If the same modulus is used in a large number of computations, you can make the modulus a compile-time constant (using value types), and LLVM will optimize the expensive integer division instructions into cheaper multiplication and bit-shift instructions:

power_mod2(a, b, c) = power_mod_fixed_c(a, b, Val(c))
@fastmath function power_mod_fixed_c(a, b, ::Val{c}) where c
    @assert c^2 < typemax(c) #otherwise need `widen`
    r = 1
    while b > 0
        if isodd(b)
            r = r * a % c
        end
        b = div(b, 2)
        a = a * a % c
    end
    return r
end

Running power_mod2(3, 100000000000, 102) is twice as fast as the original version, though the time for JIT compile (used in an essential way here) is not included. With Nemo.jl, when you construct a prime field GF(103), I think some numbers are pre-computed to enable similar tricks without invoking a JIT compiler, and this pre-computation was also not included in the benchmark numbers I posted.

Note you can use Base.MultiplicativeInverses.multiplicativeinverse(x) if you’d prefer to to avoid the dynamic dispatch.

julia> @btime power_mod2($(Ref(3))[], $(Ref(100000000000))[], $(Ref(102))[])
  200.797 ns (1 allocation: 16 bytes)
69

julia> @btime power_mod3($(Ref(3))[], $(Ref(100000000000))[], $(Ref(102))[])
  135.233 ns (0 allocations: 0 bytes)
69

Implementation:

function power_mod3(a, b, c)
    @assert c^2 < typemax(c) #otherwise need `widen`
    cfast = Base.MultiplicativeInverses.multiplicativeinverse(c)
    r = 1
    while b > 0
        if isodd(b)
            r = r * a % cfast
        end
        b = div(b, 2)
        a = a * a % cfast
    end
    return r
end

@oscar_smith maybe we should be doing this?

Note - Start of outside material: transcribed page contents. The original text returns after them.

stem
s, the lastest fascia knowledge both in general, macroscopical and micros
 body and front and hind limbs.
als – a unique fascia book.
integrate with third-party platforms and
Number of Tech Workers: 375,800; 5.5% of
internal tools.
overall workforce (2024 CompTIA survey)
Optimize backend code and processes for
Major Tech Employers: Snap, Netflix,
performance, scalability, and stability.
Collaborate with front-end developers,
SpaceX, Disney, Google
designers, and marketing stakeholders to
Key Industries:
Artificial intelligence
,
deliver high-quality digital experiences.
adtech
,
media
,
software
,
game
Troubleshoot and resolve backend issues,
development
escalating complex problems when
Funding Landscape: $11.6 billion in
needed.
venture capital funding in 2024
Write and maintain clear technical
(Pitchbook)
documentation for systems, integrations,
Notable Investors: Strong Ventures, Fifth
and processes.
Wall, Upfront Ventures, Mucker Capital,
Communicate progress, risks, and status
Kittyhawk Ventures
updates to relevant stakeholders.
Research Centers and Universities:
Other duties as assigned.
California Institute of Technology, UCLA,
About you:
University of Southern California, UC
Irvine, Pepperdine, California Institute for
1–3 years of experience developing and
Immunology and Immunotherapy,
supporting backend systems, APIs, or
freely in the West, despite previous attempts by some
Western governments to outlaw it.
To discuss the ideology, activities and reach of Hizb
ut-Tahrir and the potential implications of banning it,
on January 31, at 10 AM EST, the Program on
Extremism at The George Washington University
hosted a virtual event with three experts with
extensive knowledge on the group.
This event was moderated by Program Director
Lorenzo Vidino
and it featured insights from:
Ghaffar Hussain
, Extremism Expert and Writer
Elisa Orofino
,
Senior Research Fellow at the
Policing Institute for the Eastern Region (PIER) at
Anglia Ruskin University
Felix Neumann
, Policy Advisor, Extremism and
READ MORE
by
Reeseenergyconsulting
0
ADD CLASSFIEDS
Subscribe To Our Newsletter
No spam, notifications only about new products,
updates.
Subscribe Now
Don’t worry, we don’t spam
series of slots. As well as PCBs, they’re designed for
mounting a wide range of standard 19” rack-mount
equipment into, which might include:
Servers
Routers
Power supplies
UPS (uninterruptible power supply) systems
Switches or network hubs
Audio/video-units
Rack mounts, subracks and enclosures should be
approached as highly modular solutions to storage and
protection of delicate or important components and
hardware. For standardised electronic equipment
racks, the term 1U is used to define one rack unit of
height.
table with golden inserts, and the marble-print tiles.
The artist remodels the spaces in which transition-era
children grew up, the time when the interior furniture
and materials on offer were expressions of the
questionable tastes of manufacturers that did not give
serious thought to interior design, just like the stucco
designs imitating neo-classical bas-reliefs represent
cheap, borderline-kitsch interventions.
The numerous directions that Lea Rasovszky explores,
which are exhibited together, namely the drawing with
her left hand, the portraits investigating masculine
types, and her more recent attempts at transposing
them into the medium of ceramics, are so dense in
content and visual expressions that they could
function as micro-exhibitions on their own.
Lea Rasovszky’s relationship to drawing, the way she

It might also be faster to use trailing_zeros like the power_by_squaring method, which might be faster if you have a lot of 0s (i.e., if isodd would return false multiple times in a row). Probably won’t make much of a difference in the average case.

2 Likes

This will be a bit tricky, since in general you can reduce the exponent in a^e \bmod n only by \varphi(n), with \varphi the Euler \varphi-function. If n happens to be a prime (which it is in this case), you have \varphi(n) = n - 1. In general you need to factor n to find \varphi(n).